C'est au retour de mon voyage de fin juin à Benquet, près de Mont de Marsan, chez Manu et Zézé, que je me suis arrêté à Eugénie-les-Bains à la Ferme aux Grives, un des établissements de Michel Guérard, le célèbre cuisinier, inventeur de la « nouvelle cuisine minceur » lors de son installation dans les années soixante-dix avec son épouse Christine dans cette station thermale un peu endormie.

Depuis, ils ont créé un petit empire autour de leur Relais et Châteaux « Les Prés d'Eugénie » où l'art culinaire à trois étoiles se décline sous deux versions : cuisine gourmande et cuisine minceur active. Selon le temps et le budget dont on dispose, on ne fera qu'y passer ou on restera à se faire, chèrement, koukouner dans ces lieux magiques qui ont pour nom : le Couvent des herbes, la Ferme thermale, la Maison rose, le Logis des Grives, la Ferme aux Grives. S'ajoutent à cela trois potagers, deux piscines et un club de remise en forme et aussi le domaine viticole du château de Bachen en appellation Tursan dont les vins sont bien représentés sur les cartes.
 
J'avais donc réservé pour 13 h à la Ferme aux Grives qui est l'auberge de ce complexe ce qui me laissa le temps de faire une petite halte dégustation au caveau des Vignerons de Tursan à Geaune (rien à voir avec le vin du Jura) pour me familiariser avec les VDQS de cette appellation ainsi qu'avec les VdP voisins des Coteaux de Chalosse ou des Landes. Il y a là quelques vins intéressants dont certains avec des cépages spécifiques (arriloba et barroque en blanc, egiodola en rouge), à voir dans un prochain billet.

Arrivée dans la coquette station d'Eugénie-les-Bains, la Ferme aux Grives et la Maison rose (logis) partage le même enclos joliment jardiné où un groupe est assis dans un coin en train d'aquareller. L'auberge occupe une partie d'une ancienne ferme landaise dont l'autre partie, qui était l'ancienne maison de maître avec galerie séchoir, est occupée par 4 logis (c'est le Logis des Grives). On est là chez rustique de chez rustique : grande salle à balcon où le bois nature règne en maître, poutres dans tous les sens, large cheminée à rôtir ornée d'un tableau de moisson avec lourd chariot à bœuf emblématique de la maison, étal de légumes, jambons suspendus, tables et chaises de style Louis XVI campagnard aux pieds en bois tourné. On me place au balcon où il y a cinq tables, j'ai vue sur la cheminée et le coin où un aide cuisinier s'affaire à assembler les plats avant que les serveurs ne les enlèvent.

- **LISTE ENREGISTRÉE**
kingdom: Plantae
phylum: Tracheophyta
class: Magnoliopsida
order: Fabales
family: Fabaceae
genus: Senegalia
...
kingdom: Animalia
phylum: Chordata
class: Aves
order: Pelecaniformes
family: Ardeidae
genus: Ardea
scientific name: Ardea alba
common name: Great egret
* * *
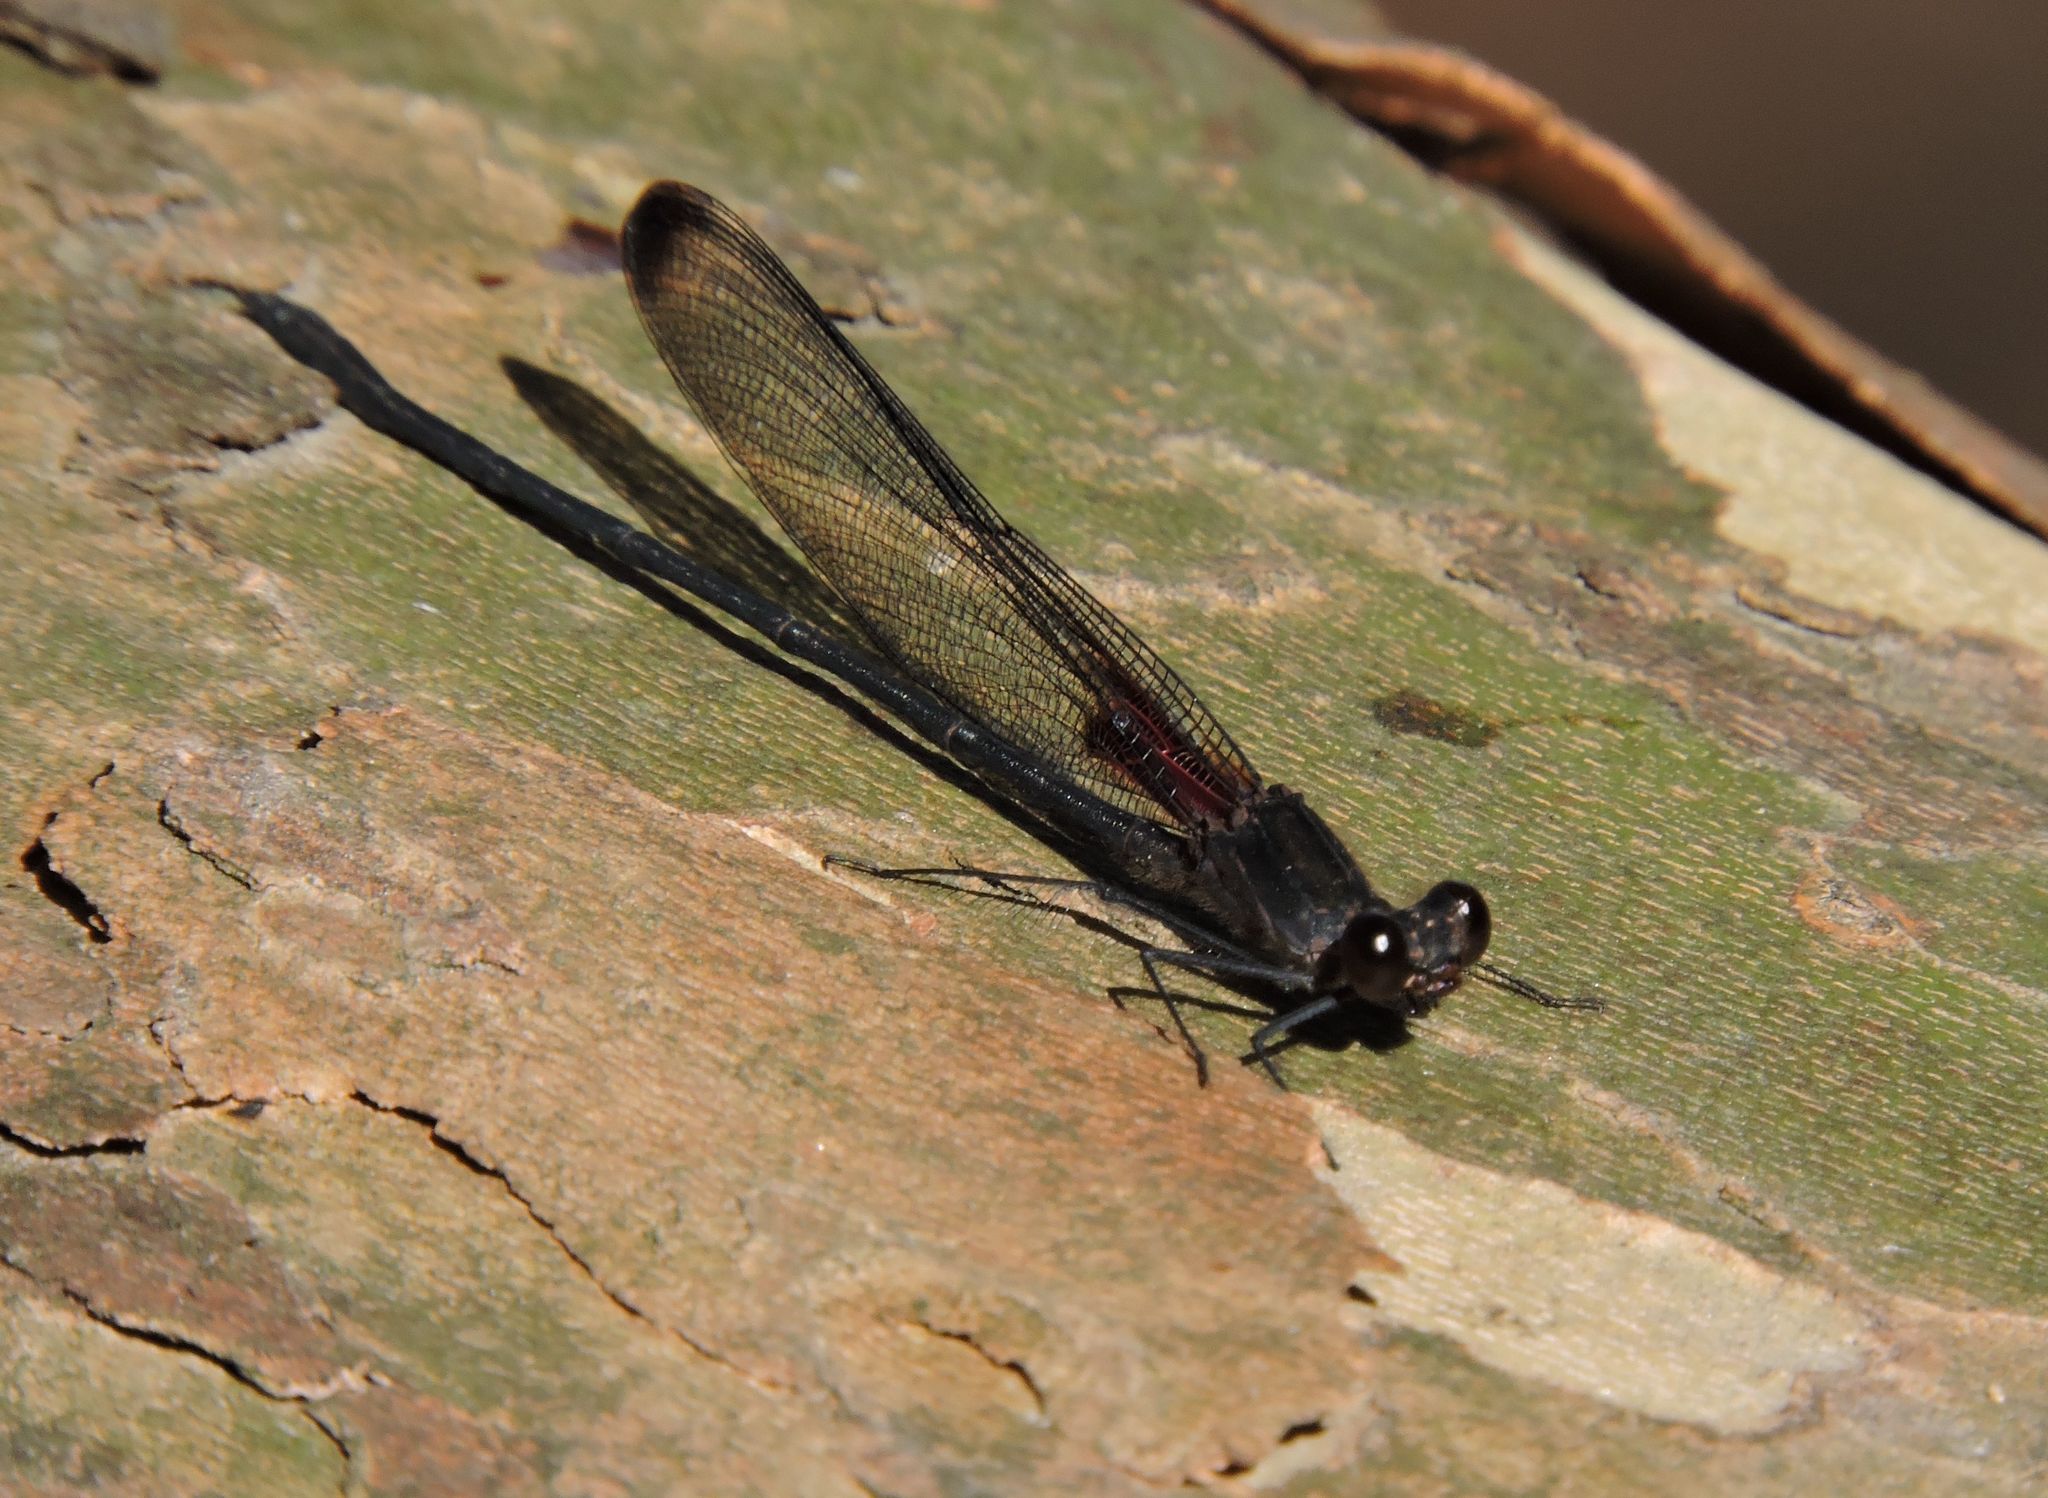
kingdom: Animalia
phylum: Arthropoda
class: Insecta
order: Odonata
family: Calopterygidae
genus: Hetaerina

- **ÉNONCÉ**
Résumez en deux phrases l'extrait consacré à la Ferme aux Grives. La liste ci-dessus provient d'une autre source.

- **RÉSULTAT**
Au retour d'un voyage à Benquet, et après une dégustation au caveau des Vignerons de Tursan à Geaune, une halte est faite à Eugénie-les-Bains, à la Ferme aux Grives, l'auberge du complexe que Michel Guérard, inventeur de la cuisine minceur, a bâti avec son épouse Christine autour des Prés d'Eugénie. Installée dans une ancienne ferme landaise, l'auberge présente un décor résolument rustique (bois, poutres, cheminée à rôtir, jambons suspendus), et la table du balcon donne vue sur la cheminée et sur le coin où un aide cuisinier assemble les plats.